Chicago agricultural commodity futures traded mixed on Tuesday, with corn and soybeans prices down and wheat prices up.
The most active corn contract for March delivery fell 1.5 cents, or 0.35 percent, to settle at 4.22 dollars per bushel. March wheat rose 4.75 cents, or 0.79 percent, to settle at 6.0525 dollars per bushel. January soybeans fell 16.25 cents, or 1.24 percent, to close at 12.925 dollars per bushel.
Corn futures plunged 39 percent in 2013, as the U.S. harvest rose to a record, recovering from the prior season when crops were hurt by the worst drought since the 1930s. The U.S. corn output, which is the world's biggest, will total 355.3 million metric tons, up 30 percent from the previous year, U.S. Department of Agriculture estimates.

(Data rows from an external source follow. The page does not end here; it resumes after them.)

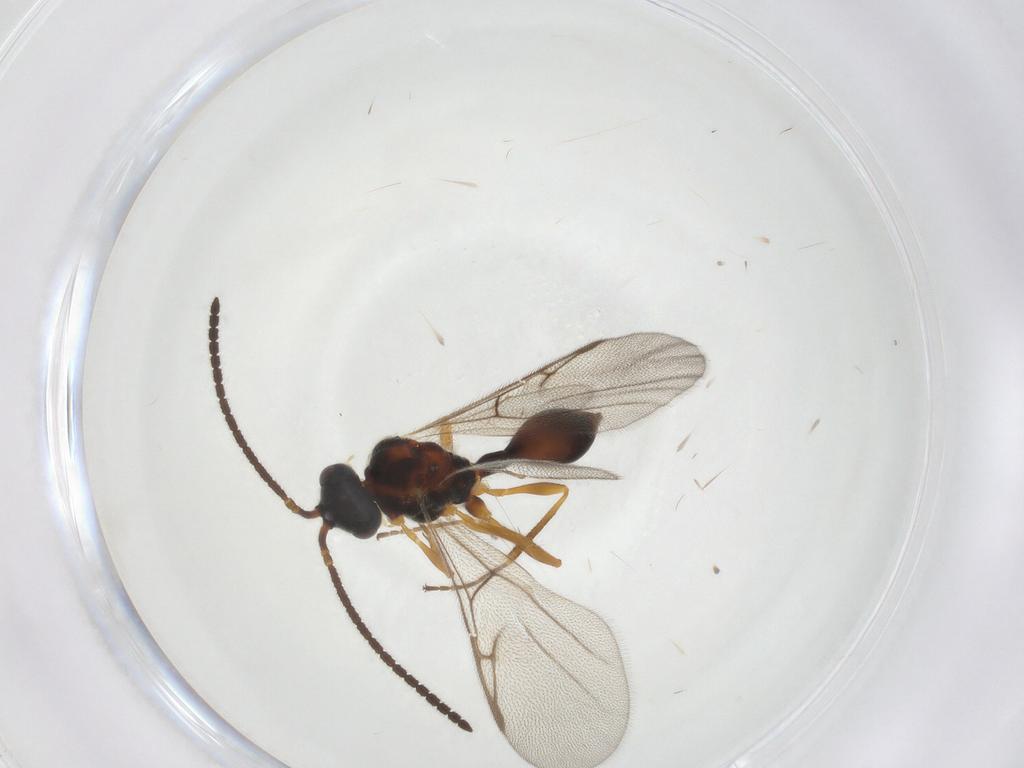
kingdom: Animalia
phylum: Arthropoda
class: Insecta
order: Hymenoptera
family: Diapriidae
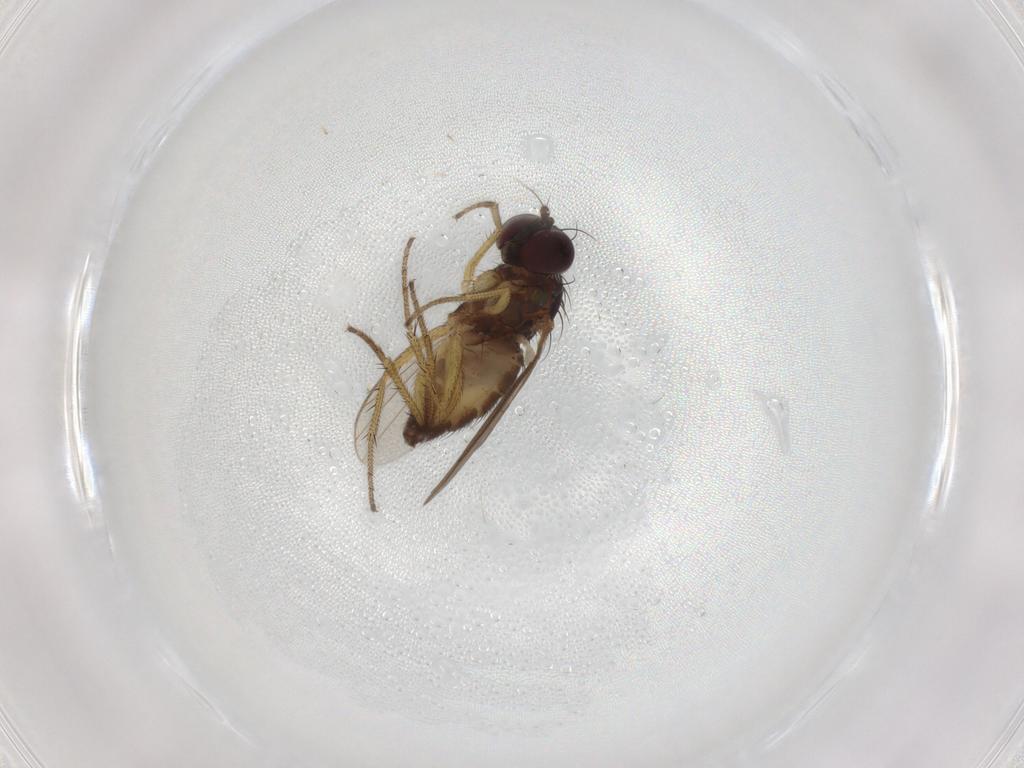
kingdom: Animalia
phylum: Arthropoda
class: Insecta
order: Diptera
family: Dolichopodidae
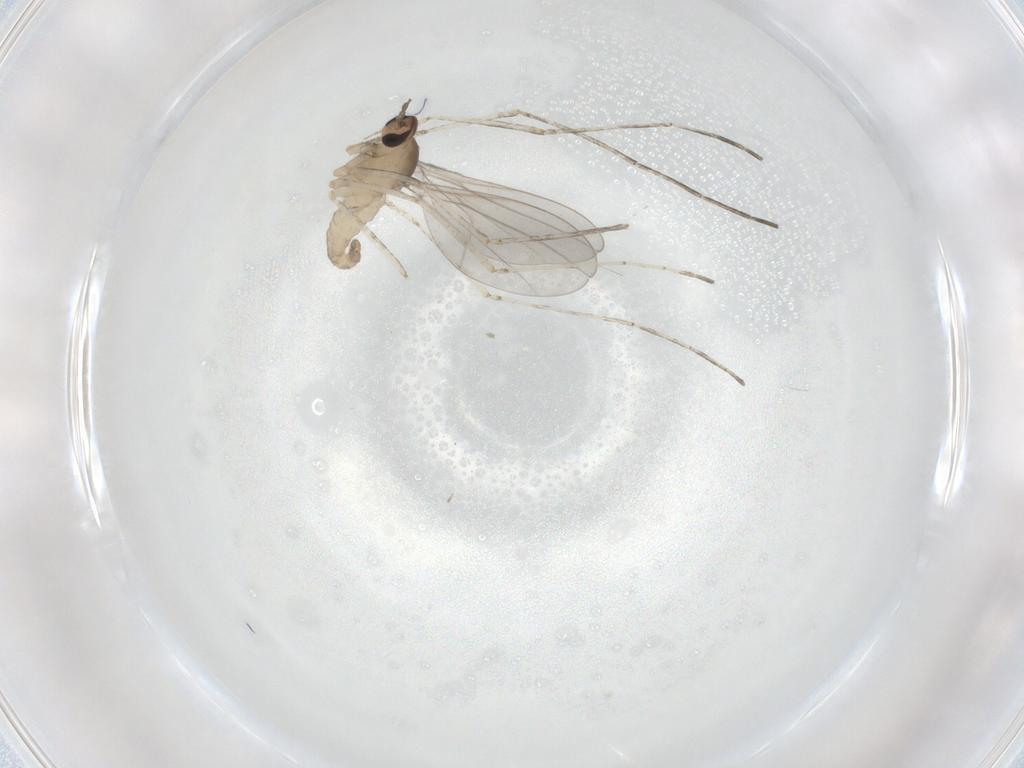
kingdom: Animalia
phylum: Arthropoda
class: Insecta
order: Diptera
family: Cecidomyiidae
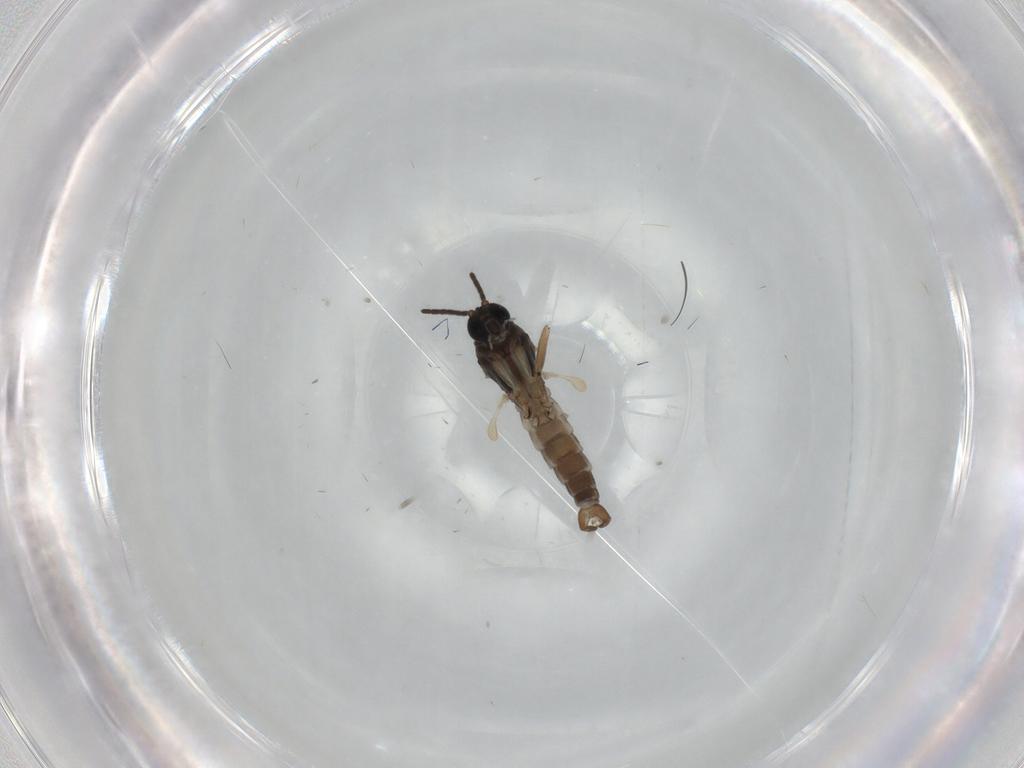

Soybean futures for March delivery fell 1.24 percent, leaving prices poised for an 8 percent drop this year, while wheat fell 23 percent in 2013, the biggest dip since 2008.
Farmers worldwide are producing record amounts of commodities from soybeans to wheat, leaving food costs tracked by the United Nations 13 percent below an all-time high reached in 2011 and spurring some banks to predict further declines in crop prices in 2014, according to Bloomberg.